▼

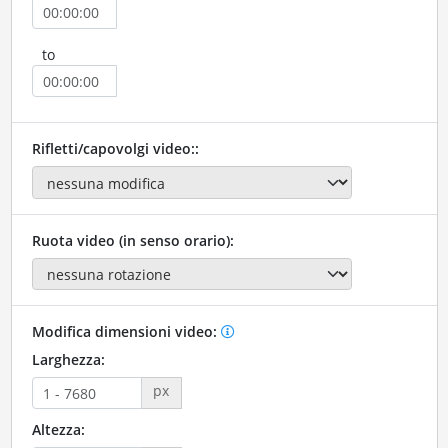
to
Rifletti/capovolgi video::
Ruota video (in senso orario):
Modifica dimensioni video:
Larghezza:
px
Altezza:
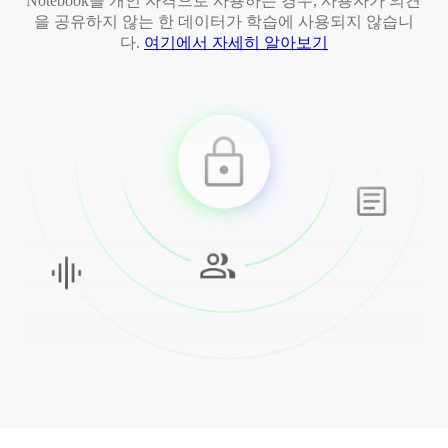
Notebook을 개인 자격으로 사용하는 경우, 사용자가 의견
을 공유하지 않는 한 데이터가 학습에 사용되지 않습니
다.
여기에서 자세히 알아보기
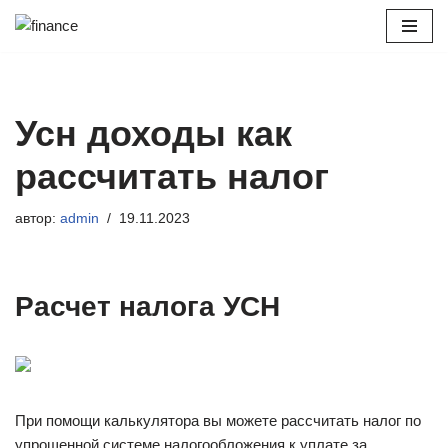
Перейти
к
содержимому
Усн доходы как
рассчитать налог
автор:
admin
19.11.2023
Расчет налога УСН
При помощи калькулятора вы можете рассчитать налог по
упрощенной системе налогообложения к уплате за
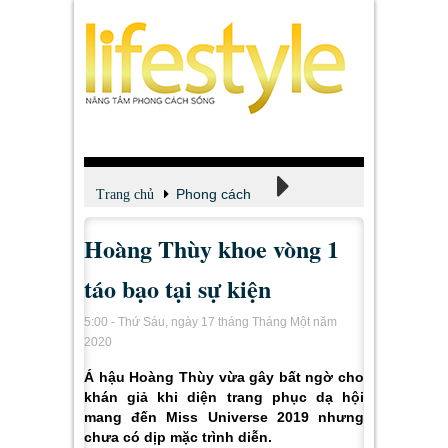
Phong cách
Trang chủ
Hoàng Thùy khoe vòng 1
Thời trang
táo bạo tại sự kiện
5:00 - Thứ Sáu, ngày 17 tháng Tháng Một năm
2020
Á hậu Hoàng Thùy vừa gây bất ngờ cho
khán giả khi diện trang phục dạ hội
mang đến Miss Universe 2019 nhưng
chưa có dịp mặc trình diễn.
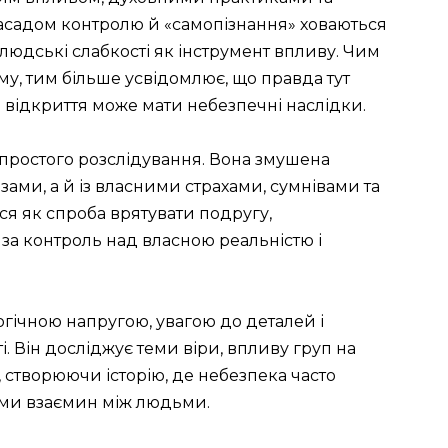
асадом контролю й «самопізнання» ховаються
людські слабкості як інструмент впливу. Чим
у, тим більше усвідомлює, що правда тут
 відкриття може мати небезпечні наслідки.
 простого розслідування. Вона змушена
зами, а й із власними страхами, сумнівами та
ся як спроба врятувати подругу,
за контроль над власною реальністю і
гічною напругою, увагою до деталей і
 Він досліджує теми віри, впливу груп на
и, створюючи історію, де небезпека часто
теми взаємин між людьми.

▲

Task to carry out
Reproduce the text of all the records with every "video" renamed to "clip" and nothing else changed. Leave the pictures out.

Exercise output
to
Rifletti/capovolgi clip::
Ruota clip (in senso orario):
Modifica dimensioni clip:
Larghezza:
px
Altezza:
Notebook을 개인 자격으로 사용하는 경우, 사용자가 의견
을 공유하지 않는 한 데이터가 학습에 사용되지 않습니
다.
여기에서 자세히 알아보기
Перейти
к
содержимому
Усн доходы как
рассчитать налог
автор:
admin
19.11.2023
Расчет налога УСН
При помощи калькулятора вы можете рассчитать налог по
упрощенной системе налогообложения к уплате за
Phong cách
Trang chủ
Hoàng Thùy khoe vòng 1
Thời trang
táo bạo tại sự kiện
5:00 - Thứ Sáu, ngày 17 tháng Tháng Một năm
2020
Á hậu Hoàng Thùy vừa gây bất ngờ cho
khán giả khi diện trang phục dạ hội
mang đến Miss Universe 2019 nhưng
chưa có dịp mặc trình diễn.
асадом контролю й «самопізнання» ховаються
людські слабкості як інструмент впливу. Чим
у, тим більше усвідомлює, що правда тут
 відкриття може мати небезпечні наслідки.
 простого розслідування. Вона змушена
зами, а й із власними страхами, сумнівами та
ся як спроба врятувати подругу,
за контроль над власною реальністю і
гічною напругою, увагою до деталей і
 Він досліджує теми віри, впливу груп на
и, створюючи історію, де небезпека часто
теми взаємин між людьми.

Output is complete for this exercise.